Publication date: 2010-09-30

Abstract

A method, apparatus and computer program product are provided for implementing self-optimizing initial program load (IPL) diagnostics. A control flag is set to identify a self-optimizing IPL diagnostics mode. The self-optimizing IPL diagnostics mode includes collecting a list of new parts and collecting a list of identified failed parts. Hardware is identified and initialized for running diagnostics on the collected list of flagged parts. Diagnostics are run only on the initialized flagged hardware.

Description

FIELD OF THE INVENTION

The present invention relates generally to the data processing field, and more particularly, relates to a method, apparatus and computer program product for implementing self-optimizing initial program load (IPL) diagnostic mode.
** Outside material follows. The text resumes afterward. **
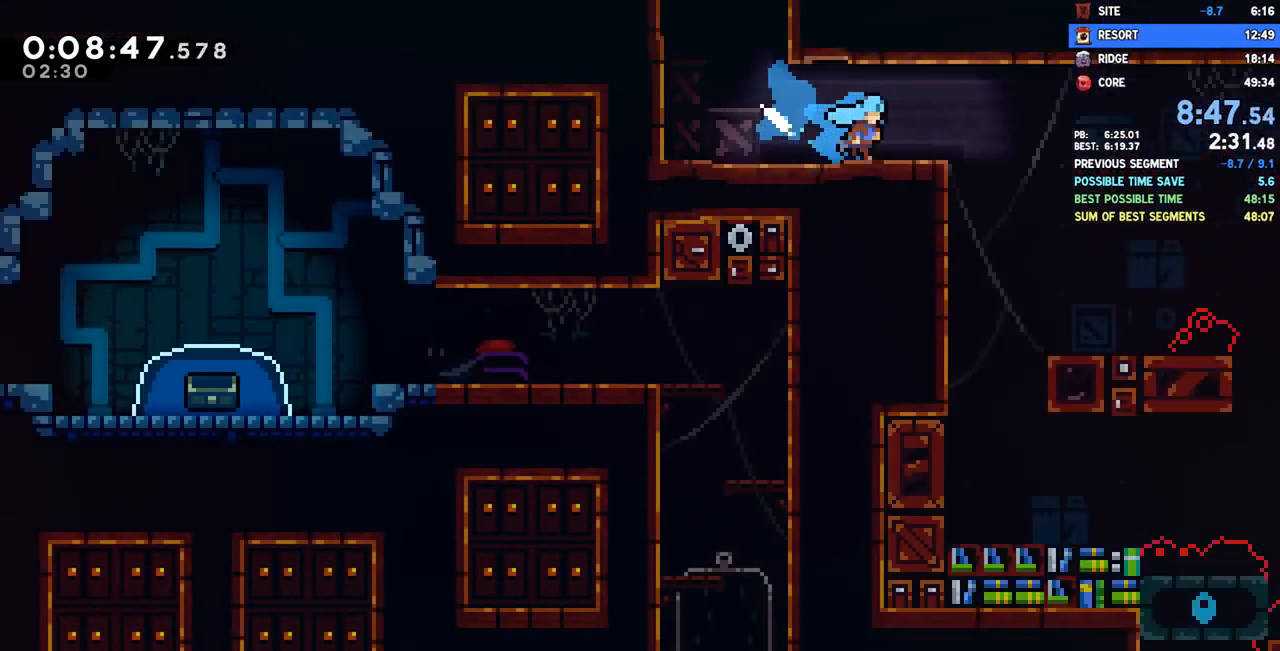
{"buttons": ["DPAD_RIGHT"], "left_stick": "center", "right_stick": "center", "events": [[450, "DPAD_DOWN", "up"]]}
DESCRIPTION OF THE RELATED ART

When a complex electronic product is powered on, typically a service processor or a microcontroller starts a suite of diagnostics tests that are used to determine if the underlying hardware is in a good enough shape to be the foundation for software operating systems and applications.
When these tests fail, parts or field replaceable units (FRUs) are called out as defective by the IPL diagnostic routines. When a repair representative is called, the repair representative looks at service processor logs or diagnostic error codes to determine which parts are suspected as being defective.
After a replacement part/component is installed or reseated, it takes a complete additional IPL and running all IPL diagnostics of the system to determine if the original problem has been resolved. In some large systems, that may take, for example, between 20 minutes to 2 hours depending on the system configuration.
Time spent waiting for all the other aspects of the system to complete IPL diagnostics is basically wasted time. In the field, customer downtime should be kept minimal.
Electronic system configurations are getting more complex, and more diagnostics and repair actions often are required. A need exists to provide manufacturing and service personnel with a capability to quickly diagnose if the repair action fixed the intended problem quickly so that system downtime is minimized.

SUMMARY OF THE INVENTION

Principal aspects of the present invention are to provide a method, apparatus and computer program product for implementing a self-optimizing initial program load (IPL) diagnostic mode. Other important aspects of the present invention are to provide such method, apparatus and computer program product substantially without negative effect and that overcome many of the disadvantages of prior art arrangements.
In brief, a method, apparatus and computer program product are provided for implementing self-optimizing initial program load (IPL) diagnostics. A control flag is set to identify a self-optimizing IPL diagnostics mode. The self-optimizing IPL diagnostics mode includes collecting a list of new parts and collecting a list of identified failed parts. Hardware is identified and initialized for running diagnostics on the collected list of flagged parts. Diagnostics are run only on the initialized flagged hardware.
In accordance with features of the invention, the collected list of flagged parts are field replaceable units (FRUs) and the required hardware identified and initialized for running diagnostics is dynamically determined for the identified FRUs.
In accordance with features of the invention, a configuration map of existing system configuration is maintained at least to the level of hardware part FRU based on Vital Product Data (VPD).
In accordance with features of the invention, an error log stores new and failed hardware parts or FRUs. Manufacturing and service users set the control flag to quickly diagnose if a repair action fixed the intended problem.
In accordance with features of the invention, in a system with multiple independent nodes, a master service processor of one independent node communicates with the user and with each service processor of other independent nodes.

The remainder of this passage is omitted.